6. Once the mixture is half-hardened, take the container out and stir with a fork. This should be done once every 6-8 hours. Home refrigerator temperatures are around 20 degrees below zero, which is not too low, so it takes a few days for the ice cream to harden. You will get the shape and texture of an ice cream in about 3 days.

Sugar drop cookies

 This cookie is easy to bake with a few simple ingredients. Before, when I baked cookies with my children, I used to make cut-out cookies using cookie cutters. Since baking with children takes some time, the dough always became watery, making it difficult to keep the cookies to hold their shapes. Drop cookies, on the other hand, are easier for my 3- and 5-year-old children to make, because you can decorate the cookies after baking them in their shapes.

 One important thing to remember when baking is to pre-heat the oven. It takes time for the oven to heat evenly because the inside of an oven is quite large. Don't turn the oven on right before you start to bake the cookies, but rather turn it on before you start the recipe.

 Another point to cover – did you know that different countries measure a cup (1C) differently? The measurements of the larger tablespoon (1T) and the smaller teaspoon (1t) are universal, while the unit of cup differs in different countries. In Korea and Japan, a cup is equivalent to 200ml, while typically in English-speaking countries, that number is 240ml or up to 250~280ml. As mentioned before, it is difficult to bake the shapes you want if you don't use the exact measurements because you won't be able to create the desired chemical reaction. The recipe introduced in this column is based on the American recipe, so one cup equals 250ml, unlike previous recipes. Please remember this when you are baking.

Ingredients
(for around 30 cookies)

✓ 2C of medium wheat flour ✓ 1C (≒225g) of room-temperature unsalted butter ✓ 1 + 1/4 C of brown sugar ✓ 1 egg ✓ 1/2t baking soda ✓ 1/4t salt ✓ Suitable amount of chocolate for decoration (I recommend M&M's)
* Unit of measurement 1cup = 250ml / 1Ts = 15ml / 1ts = 5ml

1. Preheat the oven to 180°C.

2. Mix room-temperature unsalted butter and brown sugar together. When the mixture becomes creamy, add egg and mix again. I used a stand mixer, but you can also use a whisk if you don't have a mixer.

3. Add medium wheat flour, salt and baking soda in a bowl. I used a mixing bowl for a good picture, but you can also put the three ingredients into a clean cooking bag, seal the opening and shake to mix them together.

4. Add mixture from step number 3 to the mixture from step number 2 and mix. The cookie won't be crispy enough if you mix the dough for too long, so mix them only until you can't see the flour. You now have cookie dough.

5. Use two spoons or a cookie scoop to make round scoops. Place them on a baking pan one by one. The dough spreads sideways in the oven, so place your cookies half a cookie scoop apart.

6. 12 minutes in the preheated oven, and you are done.

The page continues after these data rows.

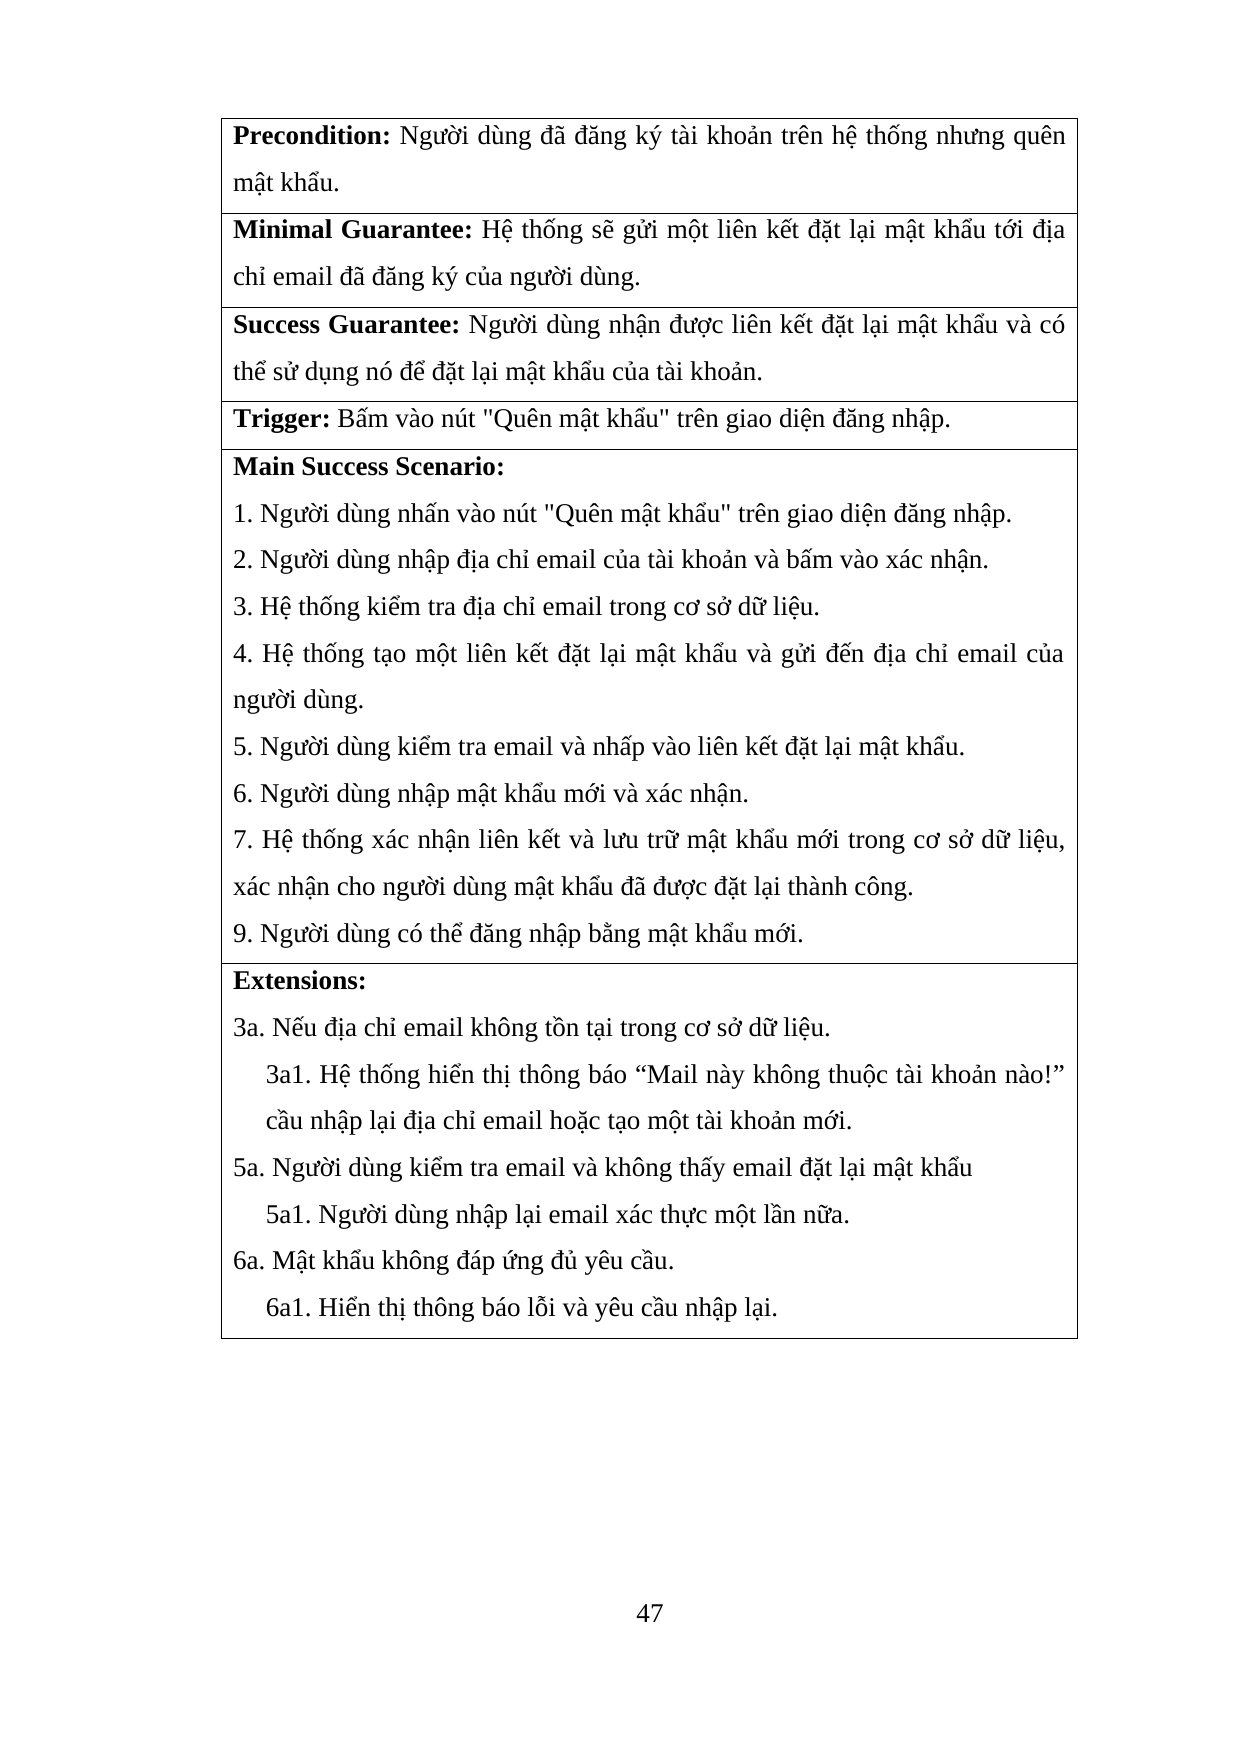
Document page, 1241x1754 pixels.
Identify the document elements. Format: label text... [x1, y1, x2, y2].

table_cell Extensions: 3a. Nếu địa chỉ email không tồn tại trong cơ sở dữ liệu. 3a1. Hệ thống hiển thị thông báo “Mail này không thuộc tài khoản nào!” cầu nhập lại địa chỉ email hoặc tạo một tài khoản mới. 5a. Người dùng kiểm tra email và không thấy email đặt lại mật khẩu 5a1. Người dùng nhập lại email xác thực một lần nữa. 6a. Mật khẩu không đáp ứng đủ yêu cầu. 6a1. Hiển thị thông báo lỗi và yêu cầu nhập lại. [222, 964, 1077, 1338]
table_cell Trigger: Bấm vào nút "Quên mật khẩu" trên giao diện đăng nhập. [222, 402, 1077, 449]
table_cell Minimal Guarantee: Hệ thống sẽ gửi một liên kết đặt lại mật khẩu tới địa chỉ email đã đăng ký của người dùng. [222, 214, 1077, 307]
table_cell Success Guarantee: Người dùng nhận được liên kết đặt lại mật khẩu và có thể sử dụng nó để đặt lại mật khẩu của tài khoản. [222, 308, 1077, 401]
table_cell Precondition: Người dùng đã đăng ký tài khoản trên hệ thống nhưng quên mật khẩu. [222, 119, 1077, 212]
table_cell Main Success Scenario: 1. Người dùng nhấn vào nút "Quên mật khẩu" trên giao diện đăng nhập. 2. Người dùng nhập địa chỉ email của tài khoản và bấm vào xác nhận. 3. Hệ thống kiểm tra địa chỉ email trong cơ sở dữ liệu. 4. Hệ thống tạo một liên kết đặt lại mật khẩu và gửi đến địa chỉ email của người dùng. 5. Người dùng kiểm tra email và nhấp vào liên kết đặt lại mật khẩu. 6. Người dùng nhập mật khẩu mới và xác nhận. 7. Hệ thống xác nhận liên kết và lưu trữ mật khẩu mới trong cơ sở dữ liệu, xác nhận cho người dùng mật khẩu đã được đặt lại thành công. 9. Người dùng có thể đăng nhập bằng mật khẩu mới. [222, 450, 1077, 963]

7. Take the baked cookies out of the oven and put chocolates in them before the cookies harden completely. I placed a sheet of parchment paper, instead of the baking pan, on the table and fixed it with paper tape for my children to put the chocolates in because the pan is hot.

8. Place the finished cookies in a wire cooling rack for them to cool off before putting them in a container to store. Cookies have a low moisture content with high sugar content, so they don't go bad easily. They can be stored at room temperature.